Vincent (Tom Cruise) is a hired hitman rubbing out persons on a list of drug trial witnesses. He’s decided to take Max on as a cabbie who knows his way around town. Offering him a six hundred dollar tip, Max takes Vincent up on the offer and they are soon on their way to Vincent’s first “appointment”.
There are six individuals on the list and with each one, we expect to see the same tired set up for each, but director Michael Mann and screenwriter Stuart Beattie manage to create new and intriguing scenes for each hit. Mann’s hand is felt throughout as the audience slowly learns more about each man and they about each other.
The pace is metered and deliberate, scenes that one might expect to be lengthy are punctuated by brilliant dialogue from Beattie’s pen. The two work so marvelously together that, had the conclusion not felt rushed and clipped, they would have made Collateral the best film of its generation.
Two aspects of the film elevate the quality of the film. The first is the talent in front of the camera. Pinkett Smith is quite good but the true stars of the show are fantastic. Foxx gives the type of dramatic performance that Damon Wayans gave in Requiem for a Dream. He’s a primarily comedic actor with no real dramatic pedigree and great potential who takes on a role so gritty and real that it quashes any question of his talent. Foxx has plenty of rich characterization to work with and succeeds dramatically.
The other lead of Collateral gives the film’s finest performance. Five years ago, had anyone suggested Cruise pick up a villainous role, many would have laughed and signaled the choice as the end of his career. Now, we find Cruise having matured into a tour-de-force talent. Giving his second best performance ever just behind Magnolia , Cruise creates a hitman that we can love and loathe simultaneously. His performance leaves little to the imagination and, even in scenes where his notorious charming smile comes through, it’s only a fleeting glimpse of those roles he’s put behind him.

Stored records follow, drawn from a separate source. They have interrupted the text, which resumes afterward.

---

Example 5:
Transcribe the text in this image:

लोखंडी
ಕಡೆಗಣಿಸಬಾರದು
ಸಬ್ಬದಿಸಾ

Titling a film has become a rather mundane task. Most films choose titles that are neither enlightening, nor original and often conjure up images of the visible subject of the film. Collateral uses a title that has numerous meanings and each of them comment on the psychological and physical realities in which Max and Vincent participate. Max uses his life as collateral for a dream that he may never realize. Max and Vincent converse about their lives in a manner that the damage they cause upon one another is lasting.
Collateral is the type of film that viewers will enjoy if they can bring themselves to the theater. The topic is indelibly morose; however, the underlying themes of hope and self-realization are easily identifiable and applicable if one listens to what the characters say and doesn’t focus solely on the fortunately-limited action.